Page text START

Mangifera caloneura
- Conservation status: Least Concern (IUCN 3.1)

Scientific classification
- Kingdom: Plantae
- Clade: Tracheophytes
- Clade: Angiosperms
- Clade: Eudicots
- Clade: Rosids
- Order: Sapindales
- Family: Anacardiaceae
- Genus: Mangifera
- Species: M. caloneura
- Binomial name: Mangifera caloneura Kurz

= Mangifera caloneura =

- Genus: Mangifera
- Species: caloneura
- Authority: Kurz
- Conservation status: LC

Species of flowering plant

Mangifera caloneura (also known as poh in Javanese or Ma muang paa in Thai) is a fruit bearing tree in the family Anacardiaceae. It is native to Mainland Southeast Asia.

== Description ==
The tree has been observed growing up to 40 meters tall, however, a height of roughly 20 meters is much more common. It excretes a resin upon injury that sets into a black colour. The diameter of the tree's trunk varies but is typically around 60 cm, although it has been seen at sizes of over 1.2 m. It has fissured bark of a colour that varies between black, grey and brown.

Its leaves are glabrous and take on an oblong to lanceolate-oblong shape. Like other Mangifera species, their texture has been described as chartaceous to subcoriaceous. The petioles are typically 2 to 7 cm long. Leaf sizes vary, roughly, between a width of 3 cm and 9 cm, as well as a length of 10 cm to 22 cm.

The fruit are small compared to other species in the genus, such as Mangifera indica, however, they are similarly shaped. The fruit are 3 to 5 cm in size and the seed's endosperm is ruminate. When ripe, the fruit has greenish-yellow to orange skin and the flesh is white. When fully developed, the fruit are roughly 40 g.

Page text END

Required action A:
Answer these from the Mangifera caloneura page:
(i) What is the tree called in Thai?
(ii) What color does the resin turn when it sets?
(iii) How long are the petioles typically?
Required action B:
Please reproduce the Mangifera caloneura page between "Species of flowering" and "grey and brown.", inclusive.
The listing that comes next is separate material and has no connection to the Mangifera caloneura page.

Recorded data START

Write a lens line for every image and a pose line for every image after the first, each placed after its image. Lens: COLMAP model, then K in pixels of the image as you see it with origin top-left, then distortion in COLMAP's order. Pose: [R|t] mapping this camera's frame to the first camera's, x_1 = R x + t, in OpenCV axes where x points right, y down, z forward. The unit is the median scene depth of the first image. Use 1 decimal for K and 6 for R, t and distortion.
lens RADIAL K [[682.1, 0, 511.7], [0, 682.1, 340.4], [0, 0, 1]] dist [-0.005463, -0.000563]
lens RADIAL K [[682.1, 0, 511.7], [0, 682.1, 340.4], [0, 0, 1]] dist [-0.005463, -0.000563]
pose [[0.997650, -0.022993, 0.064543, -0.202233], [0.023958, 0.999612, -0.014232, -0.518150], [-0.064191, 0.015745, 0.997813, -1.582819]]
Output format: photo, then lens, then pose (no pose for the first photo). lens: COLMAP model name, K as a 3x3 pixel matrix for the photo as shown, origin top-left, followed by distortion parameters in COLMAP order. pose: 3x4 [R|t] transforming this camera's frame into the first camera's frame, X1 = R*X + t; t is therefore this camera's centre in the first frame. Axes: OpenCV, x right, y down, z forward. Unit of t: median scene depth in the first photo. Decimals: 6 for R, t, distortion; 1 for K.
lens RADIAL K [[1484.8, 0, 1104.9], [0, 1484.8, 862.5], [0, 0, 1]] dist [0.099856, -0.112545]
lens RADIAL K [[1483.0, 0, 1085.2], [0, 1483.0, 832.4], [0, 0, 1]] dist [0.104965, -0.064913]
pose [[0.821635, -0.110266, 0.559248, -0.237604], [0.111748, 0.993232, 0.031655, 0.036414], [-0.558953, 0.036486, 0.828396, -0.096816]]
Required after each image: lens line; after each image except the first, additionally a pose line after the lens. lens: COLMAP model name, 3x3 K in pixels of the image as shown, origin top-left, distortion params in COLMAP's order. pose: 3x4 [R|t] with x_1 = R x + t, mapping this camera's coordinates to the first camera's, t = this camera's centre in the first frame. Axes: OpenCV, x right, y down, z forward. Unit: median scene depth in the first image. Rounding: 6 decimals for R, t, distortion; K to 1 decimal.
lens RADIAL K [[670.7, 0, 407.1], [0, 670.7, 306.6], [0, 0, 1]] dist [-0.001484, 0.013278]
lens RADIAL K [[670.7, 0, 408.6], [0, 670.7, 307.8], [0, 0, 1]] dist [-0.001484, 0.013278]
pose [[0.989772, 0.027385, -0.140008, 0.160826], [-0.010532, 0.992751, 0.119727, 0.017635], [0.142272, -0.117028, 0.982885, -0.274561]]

Recorded data END

Task response A:
(i) Ma muang paa
(ii) Black
(iii) 2 to 7 cm

Task response B:
Species of flowering plant

Mangifera caloneura (also known as poh in Javanese or Ma muang paa in Thai) is a fruit bearing tree in the family Anacardiaceae. It is native to Mainland Southeast Asia.

== Description ==
The tree has been observed growing up to 40 meters tall, however, a height of roughly 20 meters is much more common. It excretes a resin upon injury that sets into a black colour. The diameter of the tree's trunk varies but is typically around 60 cm, although it has been seen at sizes of over 1.2 m. It has fissured bark of a colour that varies between black, grey and brown.